If ignorance is costly, being informed is, too. In the Pennsylvania facility where we are incarcerated, prisoners must pay $17 a month for cable access, which only includes CNN. (We used to also have an local ABC news channel, but we just lost access to it and we don’t know why.) Because we live in a rural area, our TVs—if we can afford to pay $200 for one—barely get reception without cable. Seventeen dollars may not seem like much to people in the free world, but every job at a Pennsylvania prison—including kitchen work, landscaping, block cleaning, and recreation area work—starts at 19 cents an hour, and the maximum wage is 42 cents. A prisoner can earn a raise every 90 days if their boss approves it, so you might go from 19 to 21 to 23 cents in six months if you keep the same job. With shifts of four to six hours, five days a week, a prisoner might earn roughly $22 per month before mandated court fines and other costs that the state requires be taken from prisoners’ pay.
If a prisoner cannot afford a television and cable, he or she must rely on print news. But quite often, print publications simply aren’t available. With so many media outlets focused on the internet, the number of print publications available to a prisoner, even at full price, has significantly declined. Many newspapers no longer deliver outside of their local regions or they don’t deliver to prisons; they figure people can access the news online. But people like us can’t. At SCI Fayette in western Pennsylvania, where we are, it’s not possible to get The Pittsburgh Post-Gazette, The Philadelphia Inquirer, The New York Times, or The Washington Post. As print publications decline, so do prisoners’ access to information.
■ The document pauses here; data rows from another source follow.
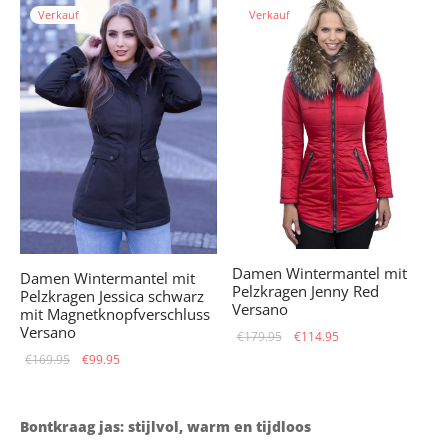
Verkauf
Verkauf
Damen Wintermantel mit
Damen Wintermantel mit
Pelzkragen Jenny Red
Pelzkragen Jessica schwarz
Versano
mit Magnetknopfverschluss
Versano
Ursprünglicher
Aktueller
€
179.95
€
114.95
Ursprünglicher
Aktueller
Preis war:
Preis ist:
€
169.95
€
99.95
Preis war:
Preis ist:
€179.95
€114.95.
€169.95
€99.95.
Bontkraag jas: stijlvol, warm en tijdloos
In this environment, we depend on supporters and allies to provide information from the outside. But even when they do, sometimes the prison administration prevents materials from coming in. The categories of what kinds of materials can be prohibited are broad and the application differs from prison to prison. Each prison has an incoming publications review committee. The library also keeps a folder that lists banned publications. The Black radical George Jackson’s work has been denied, but Hitler’s Mein Kampf can be obtained. Sometimes, entire magazines are prohibited. Other times, it may be only a particular issue. If an article is critical of the prison-industrial complex, it might not be allowed inside.
Under these conditions, how are we to stay informed? There are people who have been imprisoned for decades who are computer illiterate. They don’t know how to use a search engine. They have never used email, or even a cell phone. But, they, like the majority of prisoners, will eventually come home. And they will come home in the dark about current events and aspects of contemporary life that are well-known to people in free society. When many of us come home ignorant of the changes in society and our communities, is it any wonder so many of us fail at reentry?
Some prisoners experience culture shock upon release. The ways the world has changed overwhelm them. Being exiled for decades can have this effect on a person. Studies show that prisoners who maintain strong familial and community ties are much more successful at reentry. These prisoners are kept informed of the changes in the world and in their communities, which makes it easier for them to adjust when they return. We need people to help us gain access to news and information that will aid our reentry into society. Supporting “books through bars” programs is a good way to help, as is supporting the print publications that are still available to prisoners for free or at low cost. But ultimately, it is Departments of Corrections that must provide prisoners access to information and technology, especially regarding public health—and especially during a pandemic. Supporting prisoners’ access to news and information is a way to shine a light in these dungeons.
Stephen Wilson and Michael Ness are currently incarcerated abolitionists working to create a world without cages.